Fernando Sánchez - Europa Press - Arquivo
Junts pede que ele seja declarado um patrimônio cultural de interesse nacional "para salvá-lo".
MADRID, 28 maio (EUROPA PRESS) -
A terceira vice-presidente e ministra da Transição Ecológica, Sara Aagesen, assegurou nesta quarta-feira que o Governo vai "respeitar e não prejudicar as atividades de verão" do Club de Mar de Sitges, localizado na província de Barcelona, razão pela qual não será demolido em breve.
Dessa forma, ele respondeu na sessão de controle do governo à deputada de Junts, Pilar Calvo, que criticou a ordem do Ministério liderado por Aagesen para realizar a demolição do complexo de Barcelona, que estava programada para 2 de junho.

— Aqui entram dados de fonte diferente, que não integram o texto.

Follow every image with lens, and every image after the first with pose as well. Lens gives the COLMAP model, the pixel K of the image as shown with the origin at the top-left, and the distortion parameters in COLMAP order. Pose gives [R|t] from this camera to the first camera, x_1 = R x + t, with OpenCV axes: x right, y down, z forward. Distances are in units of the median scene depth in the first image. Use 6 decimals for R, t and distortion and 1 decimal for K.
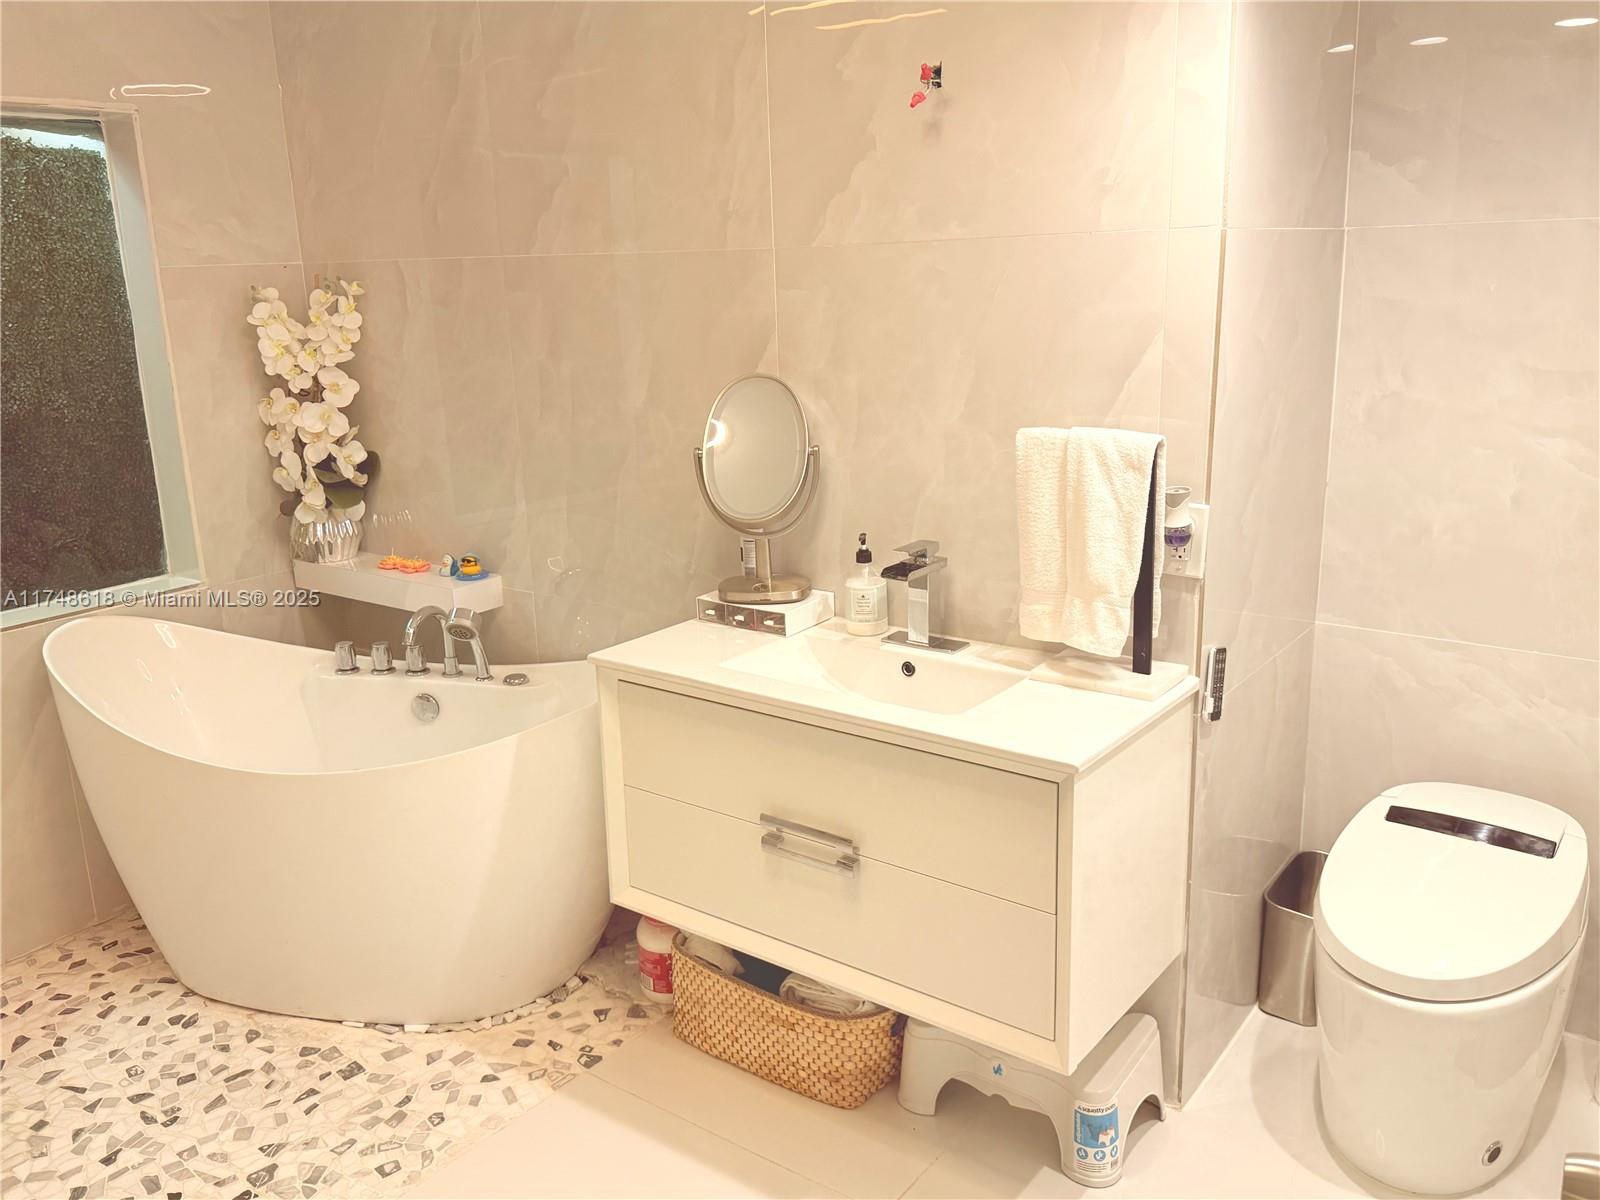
lens RADIAL K [[1303.4, 0, 800.0], [0, 1303.4, 600.0], [0, 0, 1]] dist [0.172333, -0.342710]
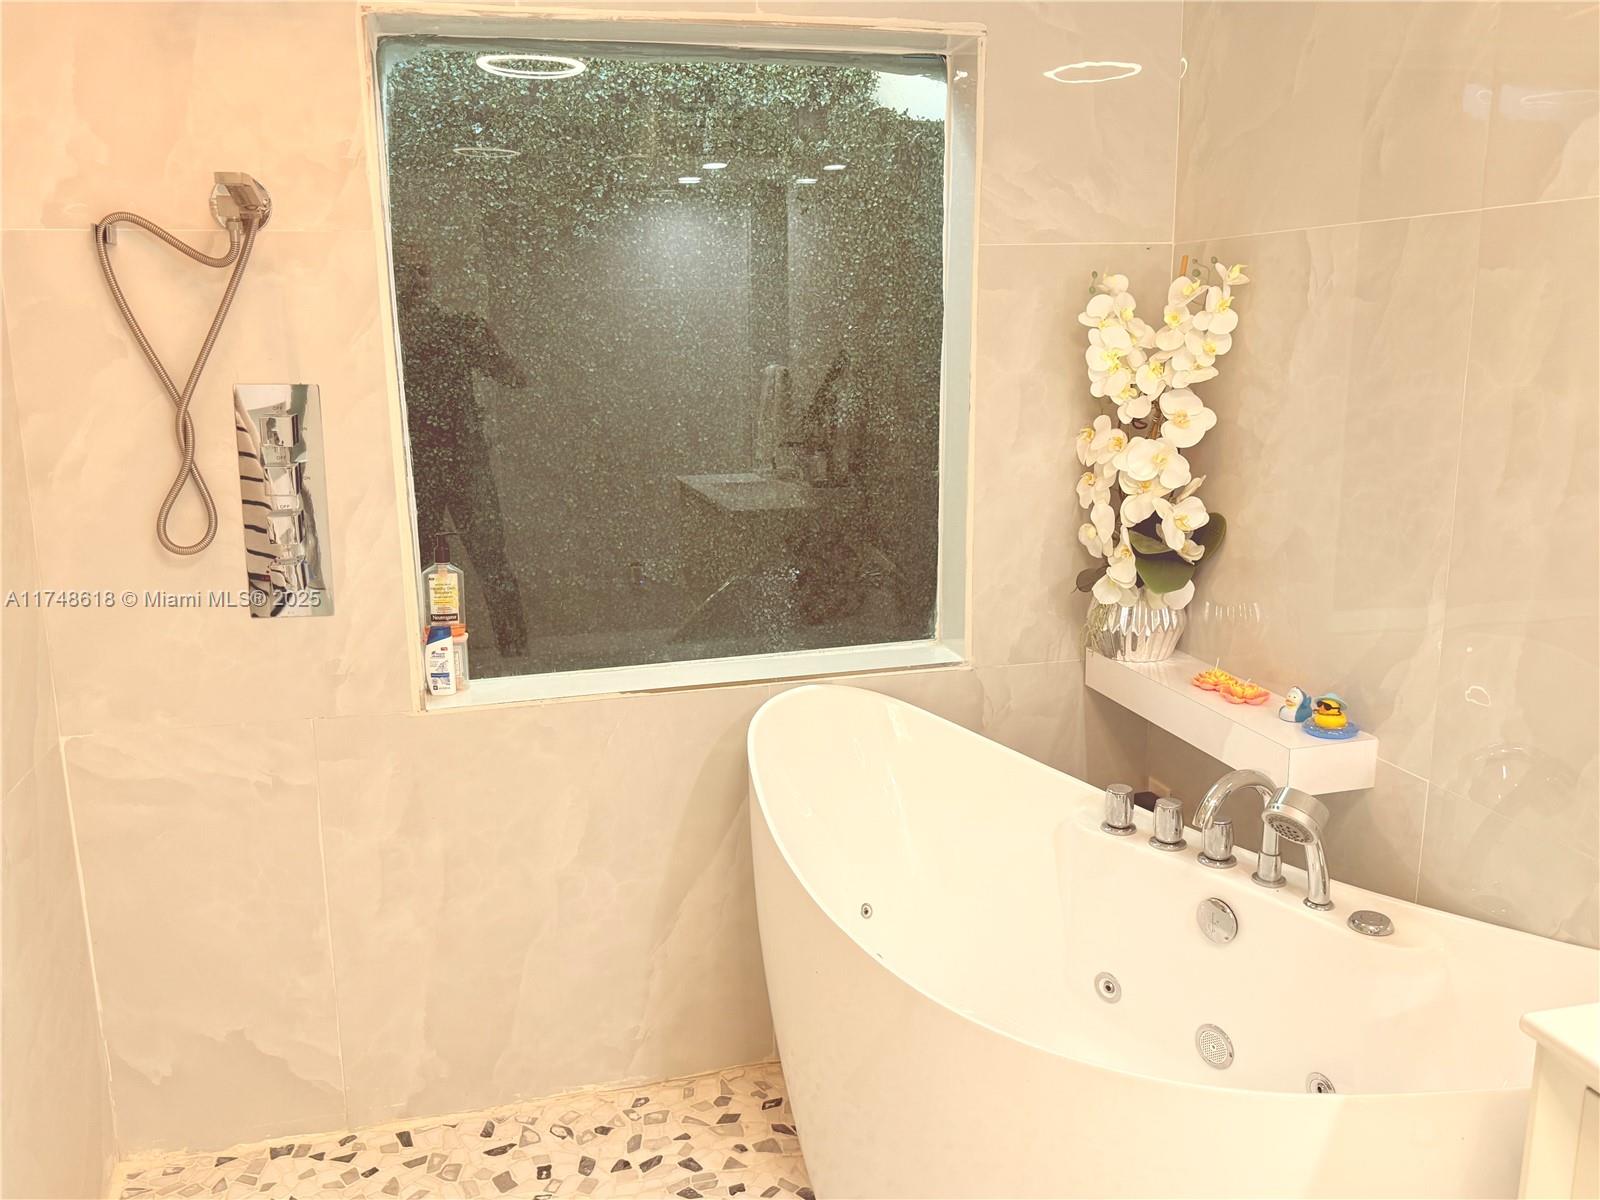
lens RADIAL K [[1301.8, 0, 802.9], [0, 1301.8, 605.2], [0, 0, 1]] dist [0.187189, -0.435505]
pose [[0.783616, 0.152368, -0.602271, -0.074545], [-0.168896, 0.985193, 0.029491, -0.051272], [0.597846, 0.078611, 0.797747, 0.340341]]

"Posso confirmar que respeitaremos e não prejudicaremos as atividades de verão, portanto, nada acontecerá em breve, posso lhe garantir", enfatizou o vice-presidente.
Aagesen defendeu o fato de que a ação do governo em relação ao Sitges Sea Club é "para cumprir uma decisão judicial sobre um caso iniciado em 1994, que teve uma primeira decisão em 1999, e que a última decisão final foi proferida nos últimos seis meses do ano".

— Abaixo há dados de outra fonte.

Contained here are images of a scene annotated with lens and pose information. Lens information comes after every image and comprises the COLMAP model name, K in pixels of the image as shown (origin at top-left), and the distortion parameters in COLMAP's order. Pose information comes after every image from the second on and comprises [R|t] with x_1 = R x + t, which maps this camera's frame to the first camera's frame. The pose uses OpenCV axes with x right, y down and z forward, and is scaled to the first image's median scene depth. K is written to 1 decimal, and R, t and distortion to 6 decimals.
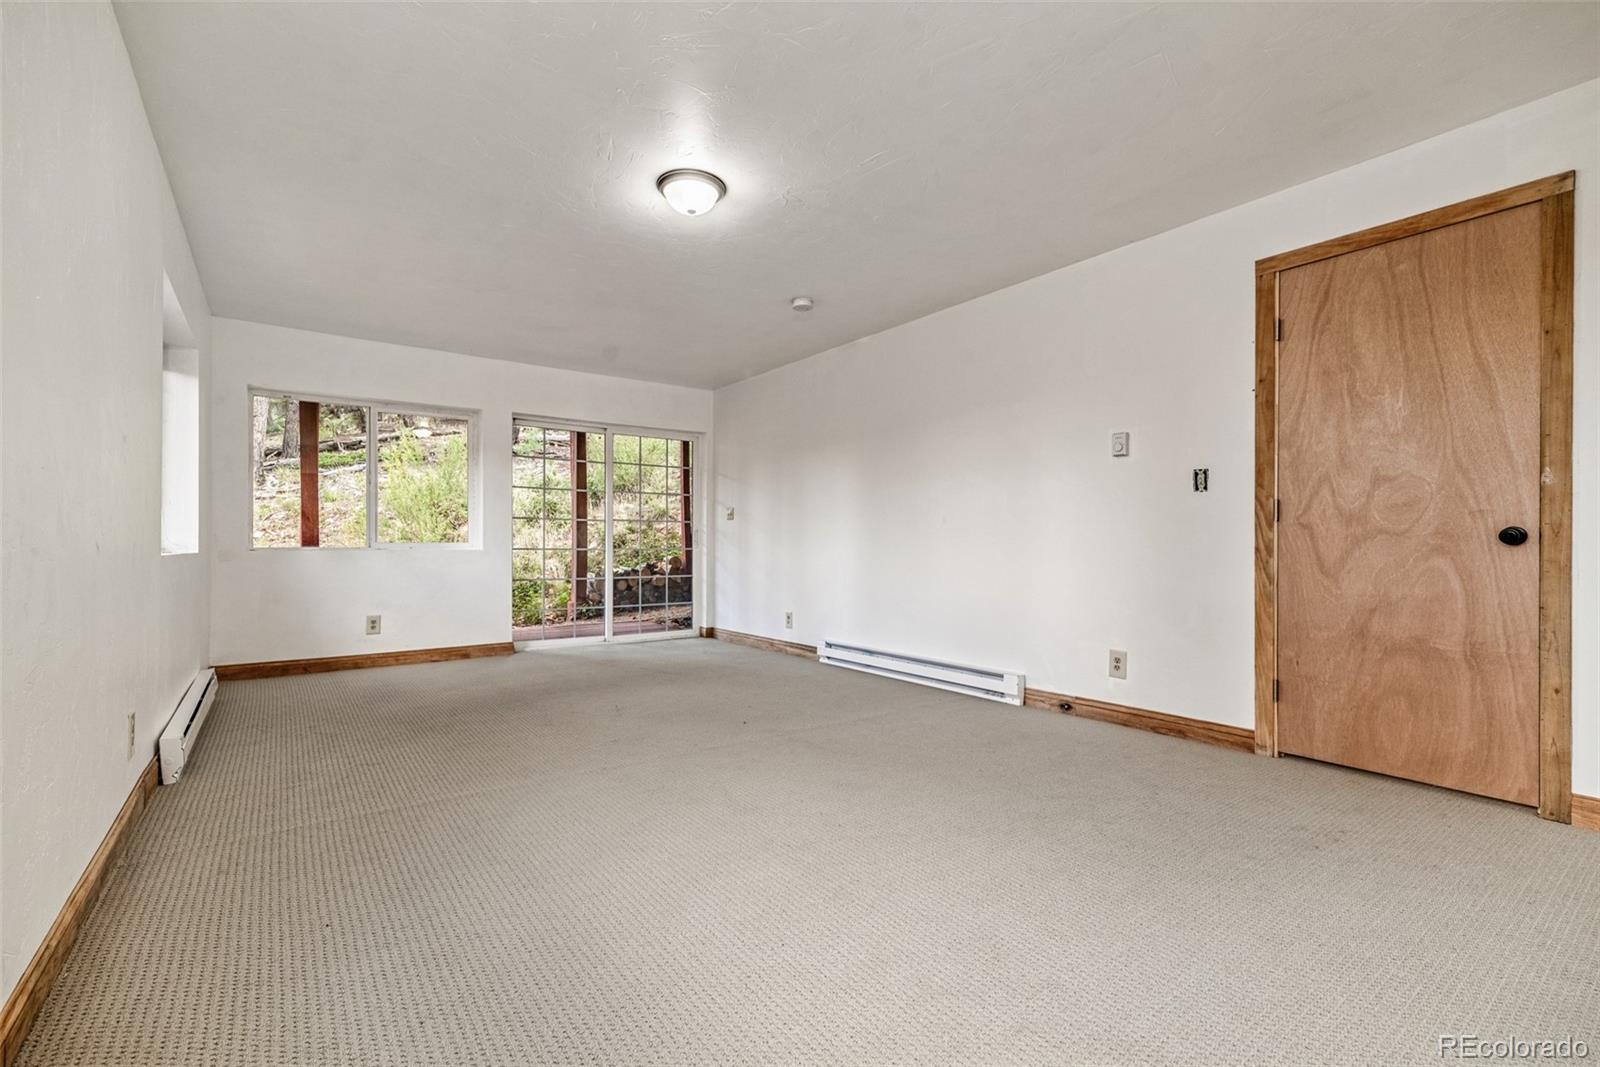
lens RADIAL K [[695.4, 0, 797.2], [0, 695.4, 543.4], [0, 0, 1]] dist [0.003141, 0.000049]
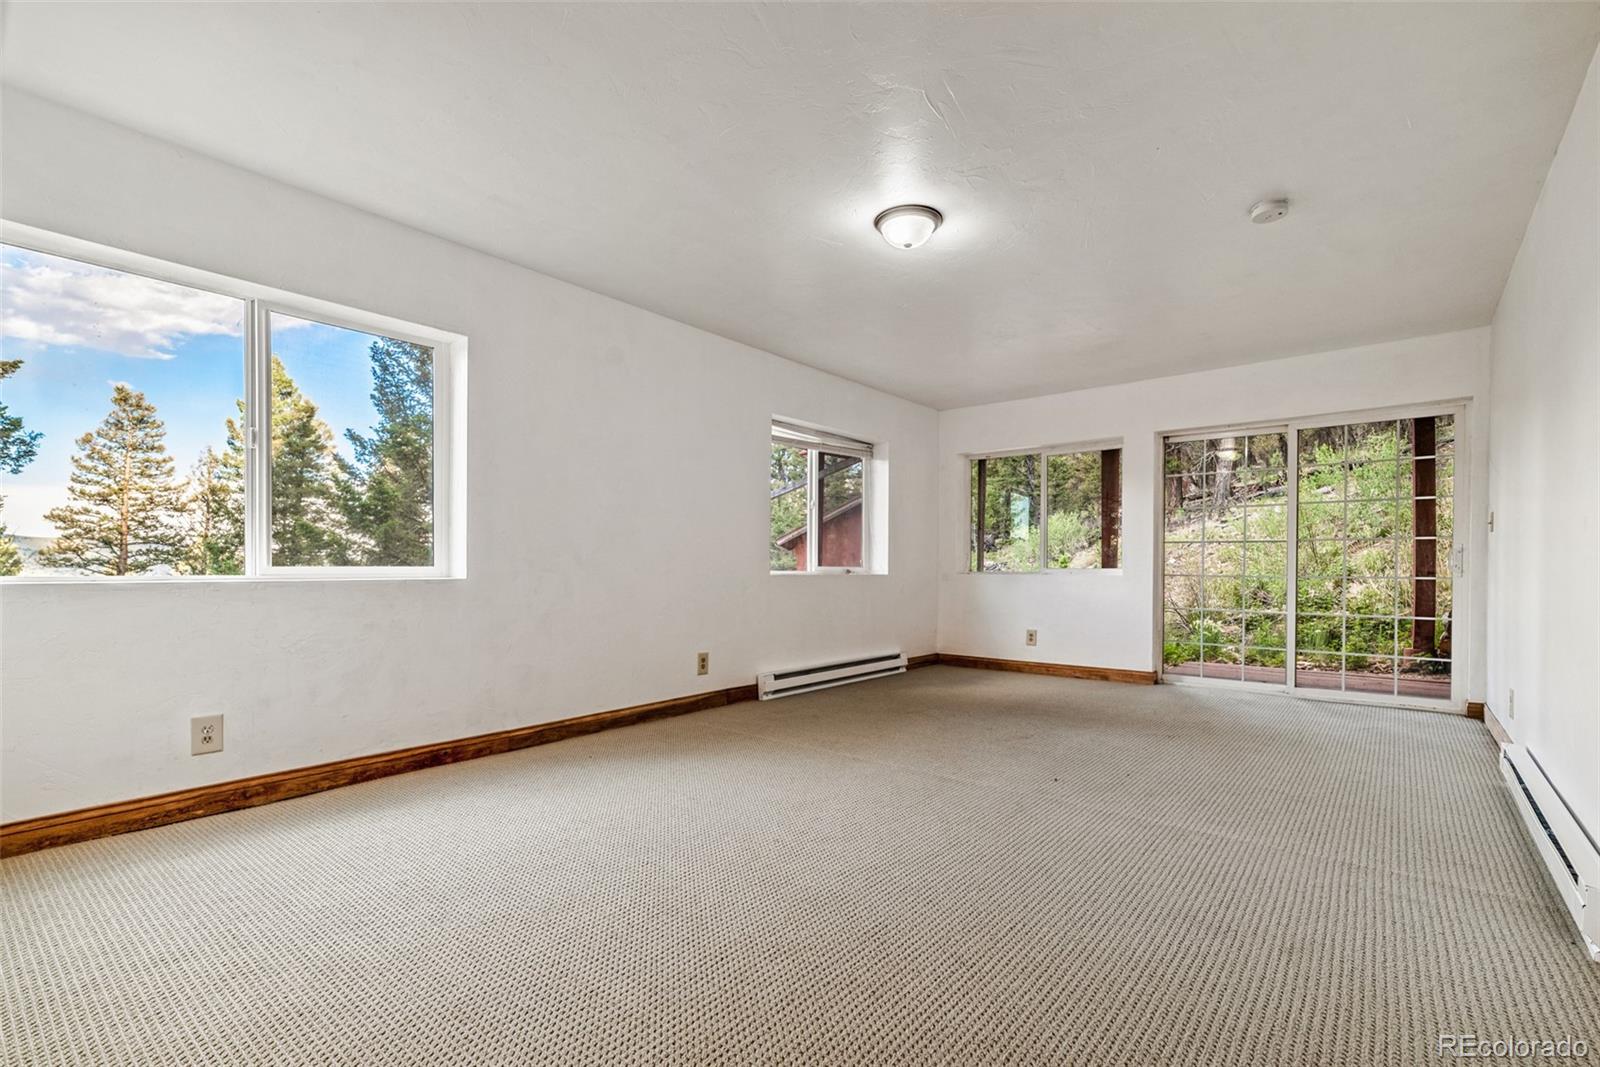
lens RADIAL K [[718.1, 0, 823.4], [0, 718.1, 571.7], [0, 0, 1]] dist [0.000131, 0.000017]
pose [[0.260874, 0.005586, -0.965357, 0.431911], [-0.005679, 0.999975, 0.004252, 0.002274], [0.965356, 0.004373, 0.260899, 0.312521]]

"E aqui estamos respeitando as decisões judiciais", disse ele, antes de afirmar que "a transição energética e ecológica é positiva" para "o gerenciamento de energia e a emergência climática".
EDIFÍCIO HISTÓRICO
De Junts, Pilar Calvo destacou que o Club de Mar de Sitges é um "edifício histórico, patrimônio protegido da Catalunha" e ressaltou que o Tribunal Superior de Justiça da Catalunha suspendeu a demolição como medida de precaução.
A parlamentar pediu tempo para "fazer o que não foi feito" pelo governo do socialista Salvador Illa, a quem ela criticou por sua "cumplicidade" com o governo central.
Ela pediu que o Club de Mar fosse classificado como um bem cultural de interesse nacional "para salvá-lo", criticando o fato de que a Lei Costeira ameaça 45 clubes de praia catalães que "não poderão sobreviver" sem manter as instalações onde são praticados vários esportes. "Estamos falando de vida saudável e tradição", disse ele.
GERENCIAMENTO DE CHORUME
Calvo também pediu ações para garantir a sobrevivência de 100 fazendas de suínos, censurando o governo por "não querer estender a ajuda a usinas de co-geração para o tratamento de chorume", bem como suas "regras inflexíveis", que poderiam levar à perda de "investimentos multimilionários".
Aagesen respondeu que o gerenciamento de resíduos de gado e a solução proposta pela Junts "não eram viáveis porque alteravam a estrutura do auxílio estatal".
E ressaltou que, dos 947 municípios da Catalunha, 920 receberam ajuda para avançar na transição ecológica, oferecendo a Junts "uma mão aberta" para continuar conversando e buscando soluções.